## TEXTE À ÉTUDIER
* * * * * * *

Graceling / Kristin Cashore

Graceling / Kristin Cashore

Quatrième de couverture : Dans les Sept Royaumes, on les appelle les Graceling – des êtres rares, dotés de pouvoirs incroyables. Katsa, elle, peut tuer un homme à mains nues et son oncle, le roi des Middluns, l’oblige à assassiner pour son compte. La rencontre de la tueuse avec le prince Po, un autre Graceling, va changer le cours de son existence…

Avis : L’univers imaginé par Kristin Cashore, dont c’est ici le premier roman, est intéressant. Dans les sept royaumes, existent des êtres à part, nommés les Graceling. Dotés de pouvoirs extraordinaires, on peut les reconnaître grâce à leurs yeux vairons. Leurs dons sont de toutes sortes et recouvrent aussi bien le combat, la télépathie ou l’empathie, que grimper aux arbres avec agilité, retenir sa respiration une éternité ou parler à l’envers. Si leurs pouvoirs peuvent être utiles au roi, les Graceling sont alors envoyés auprès de lui pour le servir.

* * * * * * *

## LISTE DES DONNÉES
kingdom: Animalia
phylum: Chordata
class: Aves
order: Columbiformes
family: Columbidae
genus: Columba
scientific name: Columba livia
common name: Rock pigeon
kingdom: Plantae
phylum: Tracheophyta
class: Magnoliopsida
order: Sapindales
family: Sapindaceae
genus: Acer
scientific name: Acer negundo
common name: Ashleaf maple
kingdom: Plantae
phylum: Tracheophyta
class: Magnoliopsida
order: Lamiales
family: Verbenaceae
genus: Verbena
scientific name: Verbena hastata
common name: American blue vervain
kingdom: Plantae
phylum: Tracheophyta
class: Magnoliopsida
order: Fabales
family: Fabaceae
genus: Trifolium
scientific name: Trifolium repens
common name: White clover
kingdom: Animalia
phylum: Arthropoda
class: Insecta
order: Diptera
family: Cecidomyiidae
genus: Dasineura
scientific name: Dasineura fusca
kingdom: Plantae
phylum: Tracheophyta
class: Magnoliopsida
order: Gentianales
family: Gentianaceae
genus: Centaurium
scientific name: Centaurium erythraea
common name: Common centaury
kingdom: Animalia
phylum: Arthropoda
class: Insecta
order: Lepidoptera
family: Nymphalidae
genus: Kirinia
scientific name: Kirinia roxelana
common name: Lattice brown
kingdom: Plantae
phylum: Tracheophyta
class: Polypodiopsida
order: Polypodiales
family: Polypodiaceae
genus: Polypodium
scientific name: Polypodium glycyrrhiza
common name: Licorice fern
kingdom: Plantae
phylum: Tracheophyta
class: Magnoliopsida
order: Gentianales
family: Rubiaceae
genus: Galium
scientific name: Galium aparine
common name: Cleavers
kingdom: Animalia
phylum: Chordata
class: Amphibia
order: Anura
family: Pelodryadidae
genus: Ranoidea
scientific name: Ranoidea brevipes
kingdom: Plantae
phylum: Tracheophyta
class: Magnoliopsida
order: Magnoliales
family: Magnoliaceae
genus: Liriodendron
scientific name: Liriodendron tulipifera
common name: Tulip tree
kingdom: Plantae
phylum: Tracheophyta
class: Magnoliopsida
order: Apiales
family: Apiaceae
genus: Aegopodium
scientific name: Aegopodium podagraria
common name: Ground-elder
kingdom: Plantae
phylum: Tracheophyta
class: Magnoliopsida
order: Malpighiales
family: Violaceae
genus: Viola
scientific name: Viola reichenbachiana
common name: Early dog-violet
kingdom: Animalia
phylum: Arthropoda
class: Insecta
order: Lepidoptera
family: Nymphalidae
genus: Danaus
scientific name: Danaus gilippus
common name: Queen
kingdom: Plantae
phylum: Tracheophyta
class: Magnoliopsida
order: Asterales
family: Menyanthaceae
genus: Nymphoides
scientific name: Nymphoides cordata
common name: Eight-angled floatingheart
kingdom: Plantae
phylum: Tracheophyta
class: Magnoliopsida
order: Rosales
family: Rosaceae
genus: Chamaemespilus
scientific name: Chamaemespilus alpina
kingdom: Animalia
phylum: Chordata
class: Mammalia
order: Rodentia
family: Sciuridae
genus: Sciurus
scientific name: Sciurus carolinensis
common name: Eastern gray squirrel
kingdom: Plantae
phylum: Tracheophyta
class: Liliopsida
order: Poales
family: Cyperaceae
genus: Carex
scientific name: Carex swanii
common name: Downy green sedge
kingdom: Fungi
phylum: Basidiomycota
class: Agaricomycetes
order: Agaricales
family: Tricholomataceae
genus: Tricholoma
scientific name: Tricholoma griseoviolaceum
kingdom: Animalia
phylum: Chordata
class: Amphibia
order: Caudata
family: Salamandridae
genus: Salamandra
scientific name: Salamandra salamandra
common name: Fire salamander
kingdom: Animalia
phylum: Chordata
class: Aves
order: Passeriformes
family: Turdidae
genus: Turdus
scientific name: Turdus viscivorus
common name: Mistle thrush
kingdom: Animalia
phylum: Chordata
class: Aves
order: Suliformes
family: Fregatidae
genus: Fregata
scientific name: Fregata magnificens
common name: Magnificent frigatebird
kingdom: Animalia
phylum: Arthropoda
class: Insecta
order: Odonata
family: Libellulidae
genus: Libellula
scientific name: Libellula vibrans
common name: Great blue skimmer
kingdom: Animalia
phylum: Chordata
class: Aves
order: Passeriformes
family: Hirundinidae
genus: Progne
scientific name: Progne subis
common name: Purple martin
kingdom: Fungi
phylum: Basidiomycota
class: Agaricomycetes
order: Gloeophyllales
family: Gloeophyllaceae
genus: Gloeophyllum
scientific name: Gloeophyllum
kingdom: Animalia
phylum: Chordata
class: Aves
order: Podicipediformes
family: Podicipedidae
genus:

* * * * * * *

## TÂCHE À FAIRE 1
Dans le texte sur le roman Graceling, grâce à quoi peut-on reconnaître les Graceling ?
## TÂCHE À FAIRE 2
Poursuivez le texte sur le roman Graceling à partir de sa dernière phrase.

## RÉSULTAT OBTENU 1
On les reconnaît à leurs yeux vairons.

## RÉSULTAT OBTENU 2
Katsa, l’héroïne, est douée pour le combat. Nièce du roi, elle n’a d’autant pas eu le choix de lui « offrir » son pouvoir. Elle se considère comme un monstre depuis qu’elle a découvert son don par accident et de manière atroce lorsqu’elle était enfant. Son dégout d’elle-même est accentué par le fait que son oncle l’utilise comme une arme, pire, comme un homme de mains, et que tout le monde la fuit et la craint. Elle n’a pas d’amis et ses seuls proches sont son cousin, le prince Raffin, son maître d’arme et chef des espions du roi, Oll, et une servante qui l’a prise en affection. Katsa essaie de contrebalancer le mal qu’elle fait en créant le Conseil, un réseau dont les membres viennent en aide aux opprimés. Ce groupe est sensé être ultra secret, cependant, la mise en œuvre m’a semblé assez obscure, et m’a paru, en réalité, être un secret de polichinelle. Tout le monde à l’air de le connaître, sauf les rois.

Sa vie va changer le jour où elle rencontre le prince Po. Graceling lui-même, il saisit mieux ses peurs et ses angoisses que les autres. Il apprend à Katsa à s’accepter et à comprendre la nature de son pouvoir. Bien sûr, il va y avoir une romance entre ses deux là. Je dois dire que la partie où ils se tournent autour m’a passablement agacée, c’était long et poussif. Katsa a eu une enfance atypique et manque par moments de maturité vu son âge, et particulièrement en ce qui concerne les rapports amoureux. D’autre part, j’ai trouvé un peu légère la manière dont elle accepte la domination de son oncle jusqu’à ce que Po lui fasse remarquer que cela ne dépendait que d’elle. Mais c’est un être complexe qui peut se montrer tour à tour impitoyable et pleine de compassion. Son personnage aurait mérité d’être approfondit.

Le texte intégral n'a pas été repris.